READING PASSAGE -
::::::

Mid-Water Floaters. Strength in the mid-water market also varies significantly by region. In both the United Kingdom, or U.K., and Norway sectors of the North Sea, the mid-water market is showing some signs of weakening, in the form of moderating or decreasing dayrates, in part due to an increase in the availability of sublet opportunities being offered for some term contracted units. Increasing operator interest in frontier markets across Southeast Asia and South America, including Colombia, Myanmar, Nicaragua, Peru and Trinidad and Tobago, indicates possible future strengthening in those regions, although opportunities in these areas are not expected to emerge quickly. In the GOM, demand for mid-water units is limited, while in Brazil, demand has moderated.

::::::

PROBLEM 1 -
Transcribe the passage on the mid-water market, starting at "Mid-Water Floaters. Strength" and ending at "demand has moderated.".

::::::

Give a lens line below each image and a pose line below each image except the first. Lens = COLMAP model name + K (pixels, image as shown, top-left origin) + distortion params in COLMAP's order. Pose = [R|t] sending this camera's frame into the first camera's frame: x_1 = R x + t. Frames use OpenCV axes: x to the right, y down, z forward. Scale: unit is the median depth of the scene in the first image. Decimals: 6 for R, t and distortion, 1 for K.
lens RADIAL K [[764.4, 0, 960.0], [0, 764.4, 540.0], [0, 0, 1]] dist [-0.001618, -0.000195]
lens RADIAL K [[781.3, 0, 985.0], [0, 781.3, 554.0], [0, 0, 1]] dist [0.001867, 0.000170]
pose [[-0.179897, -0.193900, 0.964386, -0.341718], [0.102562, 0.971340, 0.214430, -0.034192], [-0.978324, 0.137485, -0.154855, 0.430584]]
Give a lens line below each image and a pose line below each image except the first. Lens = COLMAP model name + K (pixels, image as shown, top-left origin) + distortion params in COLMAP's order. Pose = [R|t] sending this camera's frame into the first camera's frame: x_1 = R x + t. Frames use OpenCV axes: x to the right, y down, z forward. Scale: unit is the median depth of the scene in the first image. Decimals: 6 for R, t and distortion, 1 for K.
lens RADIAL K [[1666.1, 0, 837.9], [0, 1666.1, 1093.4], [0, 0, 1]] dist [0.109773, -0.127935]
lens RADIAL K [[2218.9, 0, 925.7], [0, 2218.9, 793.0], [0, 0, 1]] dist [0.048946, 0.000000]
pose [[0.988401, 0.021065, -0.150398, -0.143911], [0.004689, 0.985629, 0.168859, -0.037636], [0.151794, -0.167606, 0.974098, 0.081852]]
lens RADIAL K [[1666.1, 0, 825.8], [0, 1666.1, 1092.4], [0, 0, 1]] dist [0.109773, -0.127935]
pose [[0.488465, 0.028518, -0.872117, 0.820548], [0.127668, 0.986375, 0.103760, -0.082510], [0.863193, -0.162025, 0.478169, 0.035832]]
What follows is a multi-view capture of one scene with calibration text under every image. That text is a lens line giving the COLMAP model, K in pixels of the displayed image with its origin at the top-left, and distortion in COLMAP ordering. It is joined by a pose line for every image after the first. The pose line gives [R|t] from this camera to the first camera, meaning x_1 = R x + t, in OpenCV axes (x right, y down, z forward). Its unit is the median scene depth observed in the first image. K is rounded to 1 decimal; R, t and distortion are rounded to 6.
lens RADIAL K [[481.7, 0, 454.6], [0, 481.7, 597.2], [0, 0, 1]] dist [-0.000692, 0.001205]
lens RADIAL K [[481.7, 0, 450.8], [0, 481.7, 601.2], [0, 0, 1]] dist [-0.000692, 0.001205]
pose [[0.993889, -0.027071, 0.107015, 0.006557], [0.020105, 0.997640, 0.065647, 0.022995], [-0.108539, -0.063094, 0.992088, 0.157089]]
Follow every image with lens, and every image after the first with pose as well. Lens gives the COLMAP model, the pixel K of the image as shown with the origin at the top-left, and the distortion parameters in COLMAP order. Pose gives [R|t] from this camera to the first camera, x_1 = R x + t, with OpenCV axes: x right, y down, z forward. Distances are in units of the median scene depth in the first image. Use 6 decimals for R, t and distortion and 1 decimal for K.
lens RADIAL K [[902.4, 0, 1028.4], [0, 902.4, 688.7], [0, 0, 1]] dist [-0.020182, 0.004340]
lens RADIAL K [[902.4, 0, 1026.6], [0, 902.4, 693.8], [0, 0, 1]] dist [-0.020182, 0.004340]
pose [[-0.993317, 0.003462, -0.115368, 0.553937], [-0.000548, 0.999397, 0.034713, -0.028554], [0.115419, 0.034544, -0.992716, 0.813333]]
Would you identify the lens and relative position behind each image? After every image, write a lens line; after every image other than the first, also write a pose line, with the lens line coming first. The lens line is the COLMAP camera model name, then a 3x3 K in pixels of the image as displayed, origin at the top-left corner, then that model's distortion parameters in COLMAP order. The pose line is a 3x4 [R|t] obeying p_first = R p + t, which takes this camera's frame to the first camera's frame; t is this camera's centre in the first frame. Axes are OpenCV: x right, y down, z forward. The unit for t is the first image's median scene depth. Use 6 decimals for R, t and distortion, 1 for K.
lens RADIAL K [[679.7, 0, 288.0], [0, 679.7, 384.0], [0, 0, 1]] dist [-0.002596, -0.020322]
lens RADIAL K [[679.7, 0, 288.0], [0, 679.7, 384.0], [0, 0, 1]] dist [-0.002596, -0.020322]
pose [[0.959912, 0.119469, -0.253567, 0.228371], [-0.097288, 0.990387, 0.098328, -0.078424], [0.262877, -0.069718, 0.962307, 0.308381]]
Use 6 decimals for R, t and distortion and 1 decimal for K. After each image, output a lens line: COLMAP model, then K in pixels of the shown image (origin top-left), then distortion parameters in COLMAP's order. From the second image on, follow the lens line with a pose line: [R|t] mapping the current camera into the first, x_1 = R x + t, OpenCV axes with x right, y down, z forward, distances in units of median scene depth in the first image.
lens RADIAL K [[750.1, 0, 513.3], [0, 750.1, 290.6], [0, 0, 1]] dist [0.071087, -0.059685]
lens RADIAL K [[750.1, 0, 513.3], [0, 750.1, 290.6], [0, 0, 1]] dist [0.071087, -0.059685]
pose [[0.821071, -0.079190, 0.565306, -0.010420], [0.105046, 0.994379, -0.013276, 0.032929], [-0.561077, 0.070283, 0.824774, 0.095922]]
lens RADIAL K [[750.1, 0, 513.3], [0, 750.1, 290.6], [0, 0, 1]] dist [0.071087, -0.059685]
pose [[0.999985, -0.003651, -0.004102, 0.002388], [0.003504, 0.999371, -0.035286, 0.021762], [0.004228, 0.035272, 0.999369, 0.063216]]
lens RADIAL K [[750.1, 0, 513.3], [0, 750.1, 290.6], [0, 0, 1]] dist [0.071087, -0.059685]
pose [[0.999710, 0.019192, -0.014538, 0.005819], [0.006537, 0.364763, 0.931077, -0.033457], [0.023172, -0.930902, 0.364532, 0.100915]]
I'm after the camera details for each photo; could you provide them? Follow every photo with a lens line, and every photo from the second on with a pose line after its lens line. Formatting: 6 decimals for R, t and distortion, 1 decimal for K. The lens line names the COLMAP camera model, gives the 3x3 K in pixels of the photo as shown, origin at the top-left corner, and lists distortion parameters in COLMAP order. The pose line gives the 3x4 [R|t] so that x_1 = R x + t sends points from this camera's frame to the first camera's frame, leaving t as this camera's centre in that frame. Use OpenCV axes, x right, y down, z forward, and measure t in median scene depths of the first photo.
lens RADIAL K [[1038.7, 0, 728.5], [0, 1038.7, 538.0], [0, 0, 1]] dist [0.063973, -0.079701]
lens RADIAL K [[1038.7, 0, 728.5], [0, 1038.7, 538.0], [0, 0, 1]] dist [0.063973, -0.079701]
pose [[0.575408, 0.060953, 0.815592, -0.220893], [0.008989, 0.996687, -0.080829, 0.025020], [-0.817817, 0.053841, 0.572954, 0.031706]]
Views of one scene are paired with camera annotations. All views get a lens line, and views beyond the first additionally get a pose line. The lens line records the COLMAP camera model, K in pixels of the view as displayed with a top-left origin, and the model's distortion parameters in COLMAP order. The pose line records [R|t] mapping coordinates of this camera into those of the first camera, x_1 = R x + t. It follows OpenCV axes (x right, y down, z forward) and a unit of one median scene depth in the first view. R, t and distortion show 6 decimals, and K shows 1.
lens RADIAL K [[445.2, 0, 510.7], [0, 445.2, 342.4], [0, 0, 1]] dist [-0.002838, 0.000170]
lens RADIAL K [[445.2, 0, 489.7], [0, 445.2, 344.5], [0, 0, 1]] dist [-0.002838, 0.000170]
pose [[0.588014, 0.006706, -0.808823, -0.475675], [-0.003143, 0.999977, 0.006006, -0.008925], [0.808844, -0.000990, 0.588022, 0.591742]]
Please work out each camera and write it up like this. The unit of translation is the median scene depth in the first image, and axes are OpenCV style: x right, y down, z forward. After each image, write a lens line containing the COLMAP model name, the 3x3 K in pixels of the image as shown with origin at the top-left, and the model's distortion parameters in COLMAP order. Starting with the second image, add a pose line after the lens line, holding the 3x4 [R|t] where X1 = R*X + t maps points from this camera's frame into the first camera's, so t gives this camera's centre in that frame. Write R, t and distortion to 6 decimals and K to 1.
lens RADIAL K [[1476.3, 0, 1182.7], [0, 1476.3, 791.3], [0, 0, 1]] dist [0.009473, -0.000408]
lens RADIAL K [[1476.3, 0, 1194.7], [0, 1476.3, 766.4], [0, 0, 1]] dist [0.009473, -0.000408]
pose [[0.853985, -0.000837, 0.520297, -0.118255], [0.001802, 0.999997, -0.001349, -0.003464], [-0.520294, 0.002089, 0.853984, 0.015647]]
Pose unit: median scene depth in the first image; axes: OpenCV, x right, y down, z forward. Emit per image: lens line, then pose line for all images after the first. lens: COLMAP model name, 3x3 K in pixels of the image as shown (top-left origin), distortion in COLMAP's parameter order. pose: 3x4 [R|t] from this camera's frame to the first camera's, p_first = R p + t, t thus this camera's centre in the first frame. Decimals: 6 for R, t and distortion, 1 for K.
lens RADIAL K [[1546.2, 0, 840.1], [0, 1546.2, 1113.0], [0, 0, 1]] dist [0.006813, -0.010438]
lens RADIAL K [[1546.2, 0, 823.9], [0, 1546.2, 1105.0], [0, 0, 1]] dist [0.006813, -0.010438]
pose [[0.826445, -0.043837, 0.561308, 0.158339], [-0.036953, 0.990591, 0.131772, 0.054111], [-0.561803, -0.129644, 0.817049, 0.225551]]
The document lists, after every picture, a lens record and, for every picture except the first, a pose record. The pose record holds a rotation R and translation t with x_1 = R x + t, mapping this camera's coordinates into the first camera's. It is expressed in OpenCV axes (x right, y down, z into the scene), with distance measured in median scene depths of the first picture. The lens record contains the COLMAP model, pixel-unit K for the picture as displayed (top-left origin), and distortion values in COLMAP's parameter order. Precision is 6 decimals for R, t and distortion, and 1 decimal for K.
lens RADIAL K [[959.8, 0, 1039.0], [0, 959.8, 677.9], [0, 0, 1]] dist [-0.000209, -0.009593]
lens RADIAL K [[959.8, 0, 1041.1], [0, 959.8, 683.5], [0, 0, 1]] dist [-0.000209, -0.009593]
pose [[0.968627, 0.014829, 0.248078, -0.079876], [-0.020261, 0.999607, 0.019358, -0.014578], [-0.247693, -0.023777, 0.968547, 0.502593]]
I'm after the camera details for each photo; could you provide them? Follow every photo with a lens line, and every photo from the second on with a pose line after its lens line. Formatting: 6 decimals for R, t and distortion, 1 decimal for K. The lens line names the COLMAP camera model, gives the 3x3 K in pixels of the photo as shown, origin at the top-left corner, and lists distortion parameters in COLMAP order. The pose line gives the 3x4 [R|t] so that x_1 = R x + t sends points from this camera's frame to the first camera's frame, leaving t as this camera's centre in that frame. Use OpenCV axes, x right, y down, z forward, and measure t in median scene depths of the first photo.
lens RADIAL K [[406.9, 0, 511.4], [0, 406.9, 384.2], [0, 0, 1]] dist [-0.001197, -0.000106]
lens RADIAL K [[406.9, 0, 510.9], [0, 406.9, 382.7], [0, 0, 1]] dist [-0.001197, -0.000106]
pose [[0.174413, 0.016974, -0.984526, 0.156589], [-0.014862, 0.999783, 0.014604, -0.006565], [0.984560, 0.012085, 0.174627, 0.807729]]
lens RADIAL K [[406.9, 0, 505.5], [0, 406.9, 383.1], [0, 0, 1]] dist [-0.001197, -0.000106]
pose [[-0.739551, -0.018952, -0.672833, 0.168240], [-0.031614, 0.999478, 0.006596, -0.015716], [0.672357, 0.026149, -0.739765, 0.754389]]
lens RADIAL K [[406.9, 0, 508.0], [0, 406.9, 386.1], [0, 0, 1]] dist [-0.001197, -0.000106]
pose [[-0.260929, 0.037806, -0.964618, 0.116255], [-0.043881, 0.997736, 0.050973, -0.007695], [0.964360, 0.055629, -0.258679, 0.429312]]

::::::

PROBLEM 2 -
In the entries, repeat word for word the lines starting at the one that contains "Follow every image" and ending at the one that contains "0.034544, -0.992716, 0.813333]]", both included.

TASK ANSWER 1 -
Mid-Water Floaters. Strength in the mid-water market also varies significantly by region. In both the United Kingdom, or U.K., and Norway sectors of the North Sea, the mid-water market is showing some signs of weakening, in the form of moderating or decreasing dayrates, in part due to an increase in the availability of sublet opportunities being offered for some term contracted units. Increasing operator interest in frontier markets across Southeast Asia and South America, including Colombia, Myanmar, Nicaragua, Peru and Trinidad and Tobago, indicates possible future strengthening in those regions, although opportunities in these areas are not expected to emerge quickly. In the GOM, demand for mid-water units is limited, while in Brazil, demand has moderated.

TASK ANSWER 2 -
Follow every image with lens, and every image after the first with pose as well. Lens gives the COLMAP model, the pixel K of the image as shown with the origin at the top-left, and the distortion parameters in COLMAP order. Pose gives [R|t] from this camera to the first camera, x_1 = R x + t, with OpenCV axes: x right, y down, z forward. Distances are in units of the median scene depth in the first image. Use 6 decimals for R, t and distortion and 1 decimal for K.
lens RADIAL K [[902.4, 0, 1028.4], [0, 902.4, 688.7], [0, 0, 1]] dist [-0.020182, 0.004340]
lens RADIAL K [[902.4, 0, 1026.6], [0, 902.4, 693.8], [0, 0, 1]] dist [-0.020182, 0.004340]
pose [[-0.993317, 0.003462, -0.115368, 0.553937], [-0.000548, 0.999397, 0.034713, -0.028554], [0.115419, 0.034544, -0.992716, 0.813333]]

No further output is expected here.